▶
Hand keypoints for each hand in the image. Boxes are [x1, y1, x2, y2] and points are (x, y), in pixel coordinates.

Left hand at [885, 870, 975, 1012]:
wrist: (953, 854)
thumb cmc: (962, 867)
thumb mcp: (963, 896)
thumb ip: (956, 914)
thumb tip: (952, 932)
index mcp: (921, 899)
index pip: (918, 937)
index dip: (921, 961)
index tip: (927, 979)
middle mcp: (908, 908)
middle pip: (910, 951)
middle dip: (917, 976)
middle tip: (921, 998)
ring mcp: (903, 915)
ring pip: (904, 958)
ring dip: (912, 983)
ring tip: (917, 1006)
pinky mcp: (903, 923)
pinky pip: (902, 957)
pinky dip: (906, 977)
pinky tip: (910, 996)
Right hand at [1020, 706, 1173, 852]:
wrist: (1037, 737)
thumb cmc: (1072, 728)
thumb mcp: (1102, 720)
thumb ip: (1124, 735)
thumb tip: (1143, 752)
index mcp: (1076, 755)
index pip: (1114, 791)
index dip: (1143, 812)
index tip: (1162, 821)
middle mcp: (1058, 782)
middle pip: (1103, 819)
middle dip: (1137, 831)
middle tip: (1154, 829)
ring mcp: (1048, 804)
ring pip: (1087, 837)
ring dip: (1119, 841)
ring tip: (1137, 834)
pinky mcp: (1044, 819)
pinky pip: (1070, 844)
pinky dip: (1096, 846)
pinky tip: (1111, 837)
◀
▶
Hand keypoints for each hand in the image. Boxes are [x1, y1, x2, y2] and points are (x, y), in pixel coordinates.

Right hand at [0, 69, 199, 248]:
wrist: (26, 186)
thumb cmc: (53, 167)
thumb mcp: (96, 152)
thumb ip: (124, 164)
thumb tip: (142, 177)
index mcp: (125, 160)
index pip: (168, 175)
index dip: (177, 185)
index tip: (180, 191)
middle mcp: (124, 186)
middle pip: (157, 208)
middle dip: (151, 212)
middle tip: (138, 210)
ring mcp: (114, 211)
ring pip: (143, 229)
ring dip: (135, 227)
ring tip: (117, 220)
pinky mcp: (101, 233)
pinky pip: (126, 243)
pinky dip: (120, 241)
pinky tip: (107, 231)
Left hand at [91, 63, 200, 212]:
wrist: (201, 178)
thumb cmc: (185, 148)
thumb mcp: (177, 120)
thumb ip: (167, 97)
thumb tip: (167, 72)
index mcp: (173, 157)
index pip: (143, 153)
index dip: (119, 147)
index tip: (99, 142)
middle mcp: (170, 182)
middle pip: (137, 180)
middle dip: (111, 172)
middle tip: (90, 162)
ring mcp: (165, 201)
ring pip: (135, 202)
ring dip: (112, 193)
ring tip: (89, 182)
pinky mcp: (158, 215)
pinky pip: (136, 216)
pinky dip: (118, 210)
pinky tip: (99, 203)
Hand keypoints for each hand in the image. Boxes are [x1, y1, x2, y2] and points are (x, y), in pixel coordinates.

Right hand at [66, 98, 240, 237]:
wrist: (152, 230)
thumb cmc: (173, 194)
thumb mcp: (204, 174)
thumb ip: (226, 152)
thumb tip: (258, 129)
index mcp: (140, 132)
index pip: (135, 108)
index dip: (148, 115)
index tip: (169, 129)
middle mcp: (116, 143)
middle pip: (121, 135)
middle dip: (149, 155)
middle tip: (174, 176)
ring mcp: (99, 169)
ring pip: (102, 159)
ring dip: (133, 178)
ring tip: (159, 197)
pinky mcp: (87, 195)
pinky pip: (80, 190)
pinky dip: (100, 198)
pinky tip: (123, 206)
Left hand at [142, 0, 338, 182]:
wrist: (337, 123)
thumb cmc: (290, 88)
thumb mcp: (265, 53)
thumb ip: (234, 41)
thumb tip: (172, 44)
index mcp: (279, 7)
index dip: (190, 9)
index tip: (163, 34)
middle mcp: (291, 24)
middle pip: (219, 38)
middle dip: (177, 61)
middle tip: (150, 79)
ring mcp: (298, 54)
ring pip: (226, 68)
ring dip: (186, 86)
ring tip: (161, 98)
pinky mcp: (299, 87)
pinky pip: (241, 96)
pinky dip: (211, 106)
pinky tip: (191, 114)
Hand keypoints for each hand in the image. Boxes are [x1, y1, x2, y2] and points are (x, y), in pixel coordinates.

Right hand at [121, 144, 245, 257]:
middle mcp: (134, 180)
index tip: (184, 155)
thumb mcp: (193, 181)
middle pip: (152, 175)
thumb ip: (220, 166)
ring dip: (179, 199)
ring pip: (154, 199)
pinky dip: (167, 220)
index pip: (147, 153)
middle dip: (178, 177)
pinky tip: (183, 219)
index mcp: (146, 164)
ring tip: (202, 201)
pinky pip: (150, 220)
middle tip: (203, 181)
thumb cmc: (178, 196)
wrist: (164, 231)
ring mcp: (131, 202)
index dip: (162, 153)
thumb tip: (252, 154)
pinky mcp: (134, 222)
◀
- _GOAL OF THE EXERCISE_: Starting at the line that has "middle dip: (111, 172)" and ending at the line that has "thumb cmc: (173, 194)", please write out the lines above exactly, leaving out all others.

- _RESPONSE TO THIS EXERCISE_:
middle dip: (111, 172)
middle tip: (90, 162)
ring mcp: (165, 201)
ring pip: (135, 202)
ring dip: (112, 193)
ring tip: (89, 182)
pinky mcp: (158, 215)
pinky pip: (136, 216)
pinky dip: (118, 210)
pinky tip: (99, 203)
Hand keypoints for each hand in the image. Boxes are [x1, y1, x2, y2] and points are (x, y), in pixel coordinates.

Right hand at [66, 98, 240, 237]:
wrist: (152, 230)
thumb cmc: (173, 194)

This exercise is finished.